THE TASK
Every line from the start of the records through the line with "ذخیره نام، ایمیل و" is to be written out exactly; pictures are not.

── INFORMATION ──

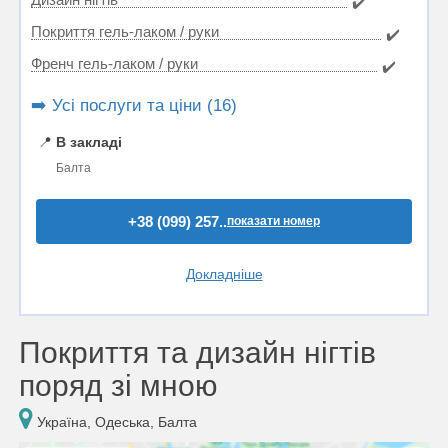
✔️
Покриття гель-лаком / руки
✔️
Френч гель-лаком / руки
✔️
➡️ Усі послуги та ціни (16)
📍
В закладі
Балта
+38 (099) 257..
показати номер
Докладніше
Покриття та дизайн нігтів
поряд зі мною
Україна, Одеська, Балта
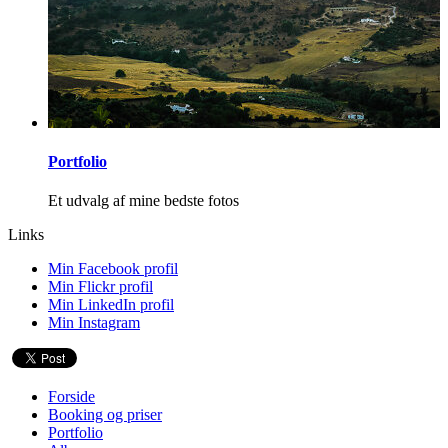
Portfolio
Et udvalg af mine bedste fotos
Links
Min Facebook profil
Min Flickr profil
Min LinkedIn profil
Min Instagram
Forside
Booking og priser
Portfolio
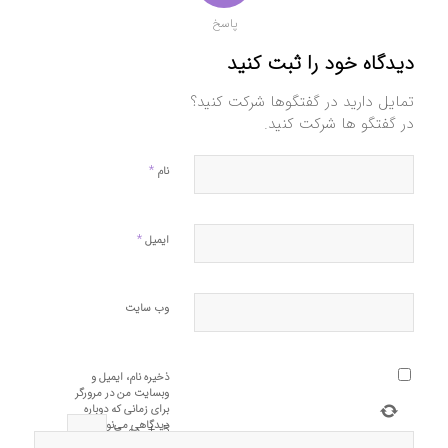
پاسخ
دیدگاه خود را ثبت کنید
تمایل دارید در گفتگوها شرکت کنید؟
در گفتگو ها شرکت کنید.
*
نام
*
ایمیل
وب‌ سایت
ذخیره نام، ایمیل و
وبسایت من در مرورگر
برای زمانی که دوباره
دیدگاهی می‌نویسم.
5
+
دو
=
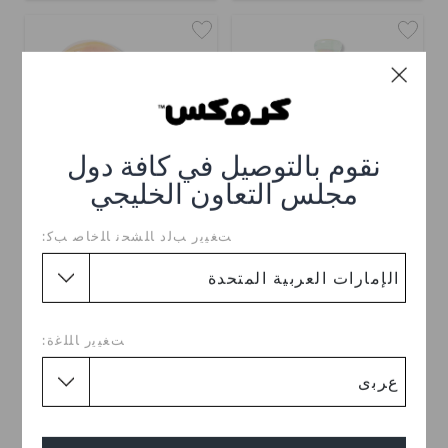
نقوم بالتوصيل في كافة دول
مجلس التعاون الخليجي
ﺖﻐﻴﻳﺭ ﺐﻟﺩ ﺎﻠﺸﺤﻧ ﺎﻠﺧﺎﺻ ﺐﻛ:
زجاجة ماء جيلي سودا
جيلي آيس بوب
د.إ. 19
د.إ. 19
ﺖﻐﻴﻳﺭ ﺎﻠﻠﻏﺓ:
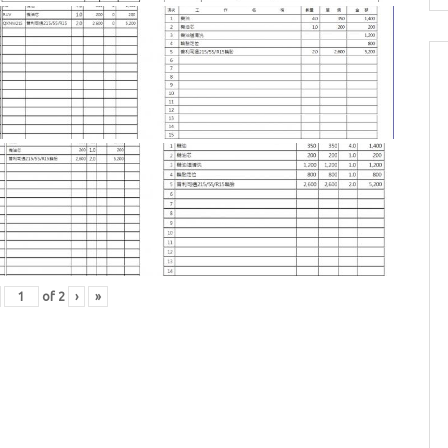
of
2
›
»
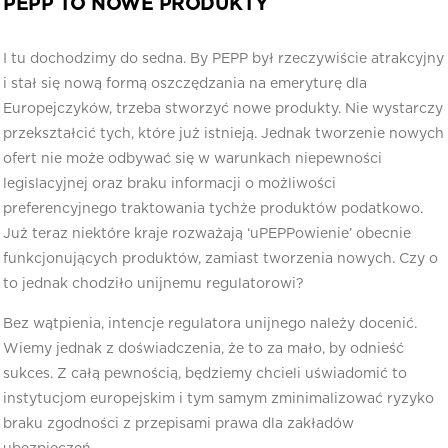
PEPP TO NOWE PRODUKTY
I tu dochodzimy do sedna. By PEPP był rzeczywiście atrakcyjny
i stał się nową formą oszczędzania na emeryturę dla
Europejczyków, trzeba stworzyć nowe produkty. Nie wystarczy
przekształcić tych, które już istnieją. Jednak tworzenie nowych
ofert nie może odbywać się w warunkach niepewności
legislacyjnej oraz braku informacji o możliwości
preferencyjnego traktowania tychże produktów podatkowo.
Już teraz niektóre kraje rozważają ‘uPEPPowienie’ obecnie
funkcjonujących produktów, zamiast tworzenia nowych. Czy o
to jednak chodziło unijnemu regulatorowi?
Bez wątpienia, intencje regulatora unijnego należy docenić.
Wiemy jednak z doświadczenia, że to za mało, by odnieść
sukces. Z całą pewnością, będziemy chcieli uświadomić to
instytucjom europejskim i tym samym zminimalizować ryzyko
braku zgodności z przepisami prawa dla zakładów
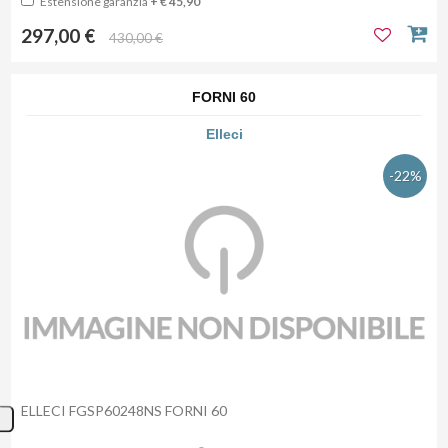
Estensione garanzia
+ € 45,90
297,00 €
430,00 €
FORNI 60
Elleci
-22%
ELLECI FGSP60248NS FORNI 60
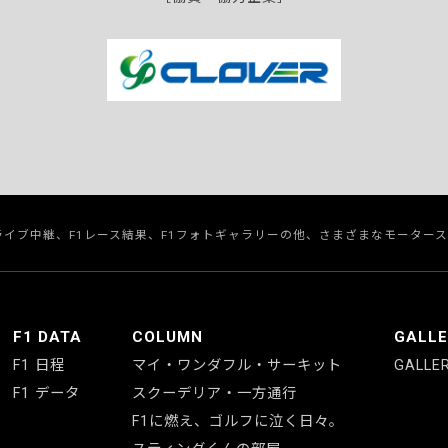
のライブ中継、F1レース結果、F1フォトギャラリーの他、さまざまなモーター
F1 DATA
COLUMN
GALL
F1 日程
マイ・ワンダフル・サーキット
GALLE
F1 データ
スクーデリア・一方通行
F1に燃え、ゴルフに泣く日々。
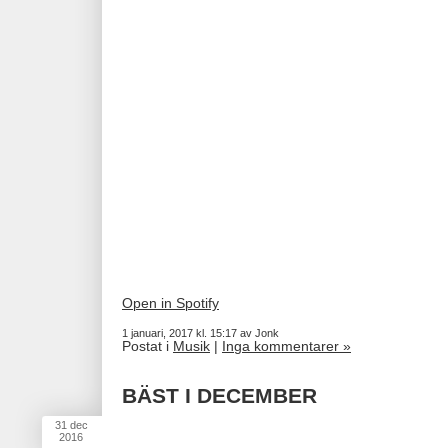
Open in Spotify
1 januari, 2017 kl. 15:17 av Jonk
Postat i
Musik
|
Inga kommentarer »
BÄST I DECEMBER
31
dec
2016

───

RESPONSE
✔️
Покриття гель-лаком / руки
✔️
Френч гель-лаком / руки
✔️
➡️ Усі послуги та ціни (16)
📍
В закладі
Балта
+38 (099) 257..
показати номер
Докладніше
Покриття та дизайн нігтів
поряд зі мною
Україна, Одеська, Балта
Portfolio
Et udvalg af mine bedste fotos
Links
Min Facebook profil
Min Flickr profil
Min LinkedIn profil
Min Instagram
Forside
Booking og priser
Portfolio
پاسخ
دیدگاه خود را ثبت کنید
تمایل دارید در گفتگوها شرکت کنید؟
در گفتگو ها شرکت کنید.
*
نام
*
ایمیل
وب‌ سایت
ذخیره نام، ایمیل و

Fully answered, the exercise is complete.